Abnormal findings in ENG testing do not necessarily indicate a definite CNS lesion. One study investigated the ratio of patients with abnormal results as reported by magnetic resonance imaging (MRI) to patients with abnormal ENG findings in different age groups and found a better correlation between MRI and ENG findings in a group of elderly patients. Overall, MRI confirmed a central lesion in 52% of patients with abnormal ENG findings.
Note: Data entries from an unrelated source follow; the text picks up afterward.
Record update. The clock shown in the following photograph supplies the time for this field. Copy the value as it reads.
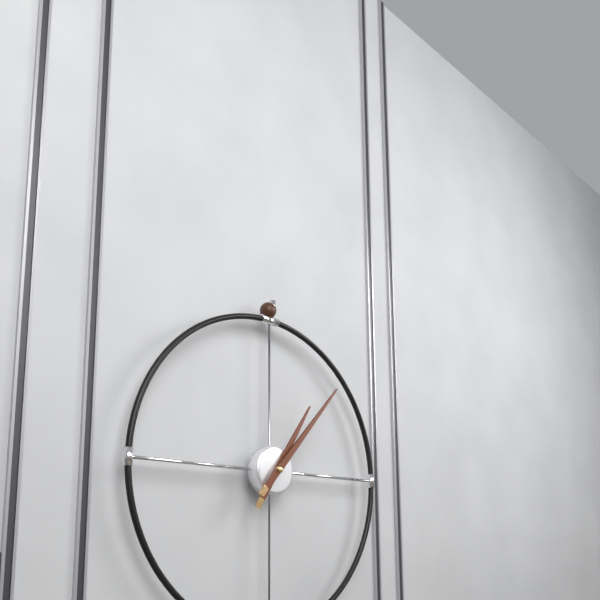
1:07
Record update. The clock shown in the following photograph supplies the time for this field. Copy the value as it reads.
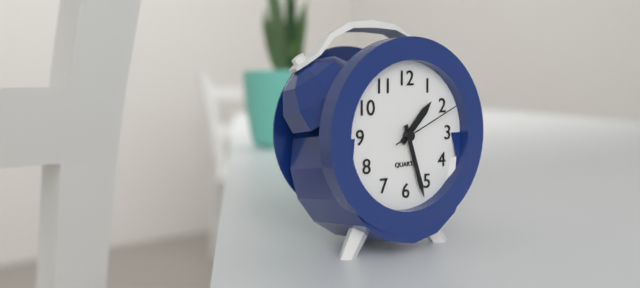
1:27:11
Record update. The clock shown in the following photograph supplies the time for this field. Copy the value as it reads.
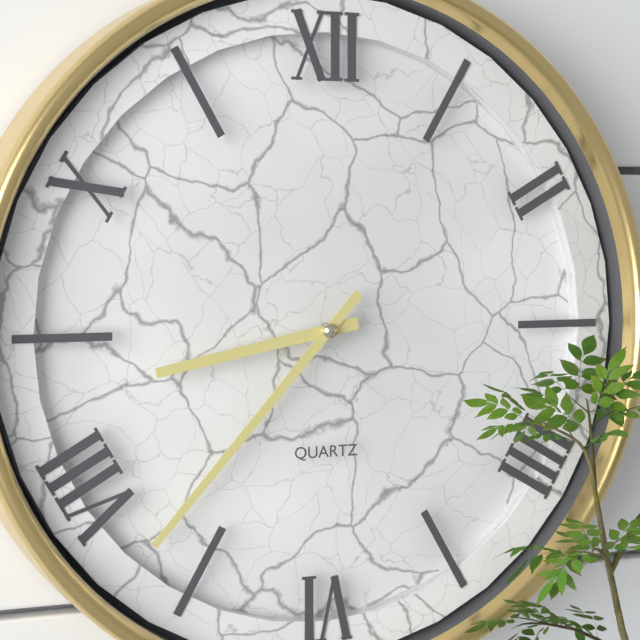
8:37
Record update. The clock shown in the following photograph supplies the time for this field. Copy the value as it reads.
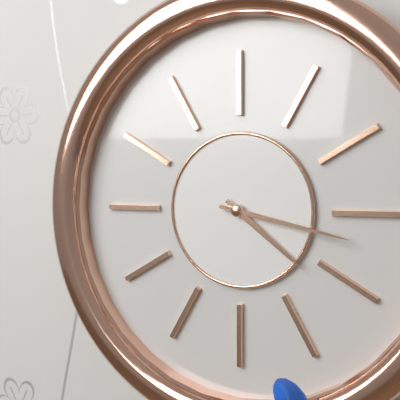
4:17
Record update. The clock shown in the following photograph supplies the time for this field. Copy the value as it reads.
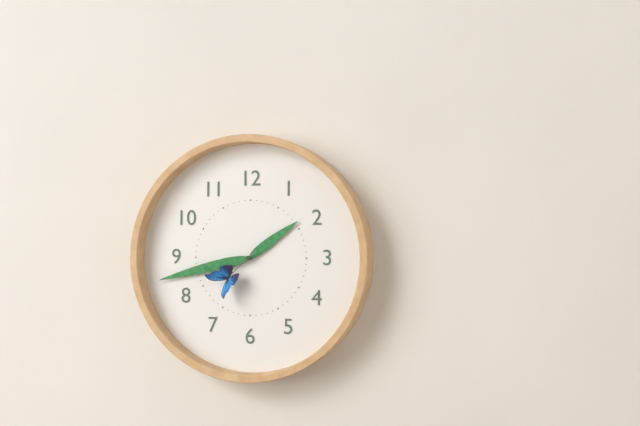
1:43:38
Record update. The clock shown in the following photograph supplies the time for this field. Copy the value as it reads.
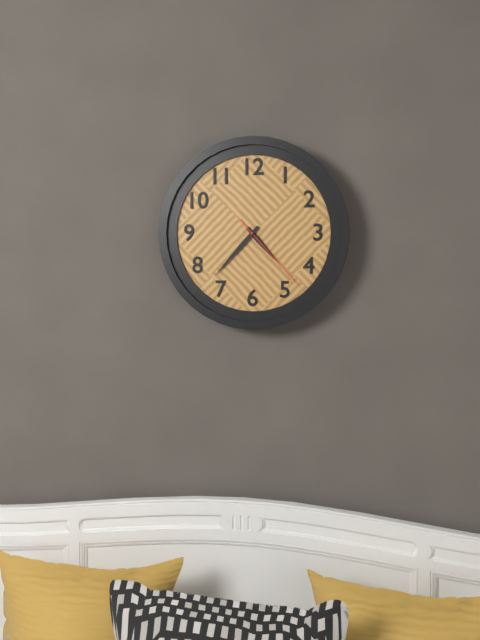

In contrast, ENG findings were abnormal in 15 of 21 patients (71%) with an abnormal MRI. In two recent studies, only 30–37% of the patients with abnormal ENG findings had abnormal MRI scans.
Oculomotor tests measure the accuracy, latency, and velocity of eye movements for a given stimulus. The standard oculomotor test battery includes saccade tests, smooth pursuit tests, optokinetic nystagmus testing, gaze tests, and fixation suppression testing. All oculomotor tests are performed with the patient seated upright, with the head stabilized. For oculomotor tests, the ENG device should have a light array on which LED (light-emitting diodes) are given as a stimulus. The light array may be rotated vertically for calibration purposes as well as for testing vertical saccades. The center of the light arrays should be at the same level as the patient's eyes.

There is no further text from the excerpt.